*** Source material ***

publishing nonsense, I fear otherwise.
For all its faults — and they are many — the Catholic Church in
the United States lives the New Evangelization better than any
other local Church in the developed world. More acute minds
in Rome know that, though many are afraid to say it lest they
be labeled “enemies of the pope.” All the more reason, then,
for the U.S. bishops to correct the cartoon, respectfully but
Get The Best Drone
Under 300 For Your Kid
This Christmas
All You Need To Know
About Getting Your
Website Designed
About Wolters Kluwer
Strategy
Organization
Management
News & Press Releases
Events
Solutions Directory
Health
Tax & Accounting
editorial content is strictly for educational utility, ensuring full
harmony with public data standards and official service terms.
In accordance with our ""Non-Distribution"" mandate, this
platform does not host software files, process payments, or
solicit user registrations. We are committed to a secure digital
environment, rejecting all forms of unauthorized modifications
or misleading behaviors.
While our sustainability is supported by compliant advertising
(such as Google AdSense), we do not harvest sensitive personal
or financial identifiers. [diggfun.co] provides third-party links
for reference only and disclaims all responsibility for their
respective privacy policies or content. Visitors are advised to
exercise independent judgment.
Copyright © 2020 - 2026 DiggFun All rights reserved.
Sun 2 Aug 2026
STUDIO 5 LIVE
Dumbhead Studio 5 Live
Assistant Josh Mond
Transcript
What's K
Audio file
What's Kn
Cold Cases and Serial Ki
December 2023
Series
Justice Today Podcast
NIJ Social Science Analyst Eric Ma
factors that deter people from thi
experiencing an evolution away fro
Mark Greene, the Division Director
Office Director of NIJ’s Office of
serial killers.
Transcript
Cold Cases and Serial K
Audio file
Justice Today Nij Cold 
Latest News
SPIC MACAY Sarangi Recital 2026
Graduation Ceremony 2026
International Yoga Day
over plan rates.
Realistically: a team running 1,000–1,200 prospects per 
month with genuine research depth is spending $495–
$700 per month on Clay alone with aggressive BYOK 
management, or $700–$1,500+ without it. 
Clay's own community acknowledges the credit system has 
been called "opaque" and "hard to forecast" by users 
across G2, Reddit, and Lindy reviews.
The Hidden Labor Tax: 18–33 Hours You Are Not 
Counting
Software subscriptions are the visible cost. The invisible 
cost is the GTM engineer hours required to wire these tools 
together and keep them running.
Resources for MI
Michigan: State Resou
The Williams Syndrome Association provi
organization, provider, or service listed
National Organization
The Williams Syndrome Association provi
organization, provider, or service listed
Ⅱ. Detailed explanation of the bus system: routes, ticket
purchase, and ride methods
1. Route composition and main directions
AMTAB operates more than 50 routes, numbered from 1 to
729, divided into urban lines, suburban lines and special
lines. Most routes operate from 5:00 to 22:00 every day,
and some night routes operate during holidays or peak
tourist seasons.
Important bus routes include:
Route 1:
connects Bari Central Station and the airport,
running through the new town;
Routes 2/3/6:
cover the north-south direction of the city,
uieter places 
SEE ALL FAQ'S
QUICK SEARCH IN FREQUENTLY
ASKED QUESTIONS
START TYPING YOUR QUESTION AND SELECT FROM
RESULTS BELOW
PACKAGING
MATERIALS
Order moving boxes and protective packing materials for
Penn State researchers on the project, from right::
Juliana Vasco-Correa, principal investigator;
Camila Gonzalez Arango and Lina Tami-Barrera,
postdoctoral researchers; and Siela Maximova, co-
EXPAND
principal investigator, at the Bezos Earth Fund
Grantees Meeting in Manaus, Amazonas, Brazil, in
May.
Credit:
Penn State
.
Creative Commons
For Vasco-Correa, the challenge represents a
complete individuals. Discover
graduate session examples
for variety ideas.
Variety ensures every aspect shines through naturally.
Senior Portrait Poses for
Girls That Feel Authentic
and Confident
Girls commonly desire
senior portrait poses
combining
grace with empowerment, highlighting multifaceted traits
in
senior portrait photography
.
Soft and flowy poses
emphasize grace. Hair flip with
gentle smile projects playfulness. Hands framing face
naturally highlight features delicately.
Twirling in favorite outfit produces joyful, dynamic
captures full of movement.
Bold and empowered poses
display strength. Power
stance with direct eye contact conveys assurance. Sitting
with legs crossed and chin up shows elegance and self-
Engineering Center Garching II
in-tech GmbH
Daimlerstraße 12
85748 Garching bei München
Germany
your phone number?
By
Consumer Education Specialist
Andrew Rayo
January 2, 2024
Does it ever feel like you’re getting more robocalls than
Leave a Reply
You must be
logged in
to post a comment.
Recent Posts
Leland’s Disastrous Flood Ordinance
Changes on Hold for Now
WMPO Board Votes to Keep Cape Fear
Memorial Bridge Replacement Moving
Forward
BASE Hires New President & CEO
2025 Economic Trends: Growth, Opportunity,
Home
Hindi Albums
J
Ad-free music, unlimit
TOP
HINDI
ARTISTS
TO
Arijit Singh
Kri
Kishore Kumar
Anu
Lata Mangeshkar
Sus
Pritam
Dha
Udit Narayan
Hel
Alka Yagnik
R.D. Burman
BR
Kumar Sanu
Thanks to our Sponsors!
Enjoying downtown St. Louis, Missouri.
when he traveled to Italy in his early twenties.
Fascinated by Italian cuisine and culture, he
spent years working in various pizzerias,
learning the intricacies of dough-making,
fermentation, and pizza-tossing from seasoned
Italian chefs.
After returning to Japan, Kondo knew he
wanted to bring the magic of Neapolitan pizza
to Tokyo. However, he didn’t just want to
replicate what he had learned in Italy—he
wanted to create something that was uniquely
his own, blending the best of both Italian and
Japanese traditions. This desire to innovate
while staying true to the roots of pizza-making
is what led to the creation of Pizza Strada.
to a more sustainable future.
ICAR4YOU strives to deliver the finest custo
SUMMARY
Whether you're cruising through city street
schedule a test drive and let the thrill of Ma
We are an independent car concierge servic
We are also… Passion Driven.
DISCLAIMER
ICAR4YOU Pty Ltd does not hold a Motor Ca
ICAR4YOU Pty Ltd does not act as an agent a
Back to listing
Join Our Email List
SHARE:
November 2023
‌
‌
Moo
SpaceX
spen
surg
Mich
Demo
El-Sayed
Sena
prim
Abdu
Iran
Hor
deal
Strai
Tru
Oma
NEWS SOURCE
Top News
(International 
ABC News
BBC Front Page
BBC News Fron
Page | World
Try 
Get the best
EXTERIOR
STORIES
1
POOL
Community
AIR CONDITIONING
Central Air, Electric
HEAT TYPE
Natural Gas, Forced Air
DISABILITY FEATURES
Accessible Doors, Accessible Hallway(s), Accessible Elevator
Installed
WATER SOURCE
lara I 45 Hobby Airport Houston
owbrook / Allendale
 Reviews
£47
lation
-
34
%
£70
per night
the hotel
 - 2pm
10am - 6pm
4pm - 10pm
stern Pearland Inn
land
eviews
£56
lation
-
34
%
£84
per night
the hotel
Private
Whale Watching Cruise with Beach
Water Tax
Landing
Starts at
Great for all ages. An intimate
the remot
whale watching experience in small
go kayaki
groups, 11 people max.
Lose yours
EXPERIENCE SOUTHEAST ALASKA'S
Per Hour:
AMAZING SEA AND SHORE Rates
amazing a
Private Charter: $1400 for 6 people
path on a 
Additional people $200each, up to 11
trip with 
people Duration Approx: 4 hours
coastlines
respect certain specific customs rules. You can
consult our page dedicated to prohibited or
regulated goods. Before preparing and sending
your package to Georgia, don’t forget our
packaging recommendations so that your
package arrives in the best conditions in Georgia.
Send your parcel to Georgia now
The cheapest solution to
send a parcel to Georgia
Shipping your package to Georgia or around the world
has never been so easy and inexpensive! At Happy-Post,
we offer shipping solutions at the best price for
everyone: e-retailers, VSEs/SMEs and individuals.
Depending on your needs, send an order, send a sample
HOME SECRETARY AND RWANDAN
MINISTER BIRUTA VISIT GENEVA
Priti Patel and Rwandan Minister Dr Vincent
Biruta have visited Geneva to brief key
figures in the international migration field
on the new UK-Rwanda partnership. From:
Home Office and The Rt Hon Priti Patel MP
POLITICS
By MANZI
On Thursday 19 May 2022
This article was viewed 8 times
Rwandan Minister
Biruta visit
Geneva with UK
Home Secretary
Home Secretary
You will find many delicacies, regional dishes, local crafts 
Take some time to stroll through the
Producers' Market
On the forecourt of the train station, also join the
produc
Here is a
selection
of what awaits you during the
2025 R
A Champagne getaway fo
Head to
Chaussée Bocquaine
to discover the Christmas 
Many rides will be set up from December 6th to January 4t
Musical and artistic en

*** End of Source material ***

#### Exercise instructions:
Rewrite the lines running from the start of the records through the line with "or misleading behaviors." as a numbered list, including both ends and omitting any blank lines.

#### Task result:
1. publishing nonsense, I fear otherwise.
2. For all its faults — and they are many — the Catholic Church in
3. the United States lives the New Evangelization better than any
4. other local Church in the developed world. More acute minds
5. in Rome know that, though many are afraid to say it lest they
6. be labeled “enemies of the pope.” All the more reason, then,
7. for the U.S. bishops to correct the cartoon, respectfully but
8. Get The Best Drone
9. Under 300 For Your Kid
10. This Christmas
11. All You Need To Know
12. About Getting Your
13. Website Designed
14. About Wolters Kluwer
15. Strategy
16. Organization
17. Management
18. News & Press Releases
19. Events
20. Solutions Directory
21. Health
22. Tax & Accounting
23. editorial content is strictly for educational utility, ensuring full
24. harmony with public data standards and official service terms.
25. In accordance with our ""Non-Distribution"" mandate, this
26. platform does not host software files, process payments, or
27. solicit user registrations. We are committed to a secure digital
28. environment, rejecting all forms of unauthorized modifications
29. or misleading behaviors.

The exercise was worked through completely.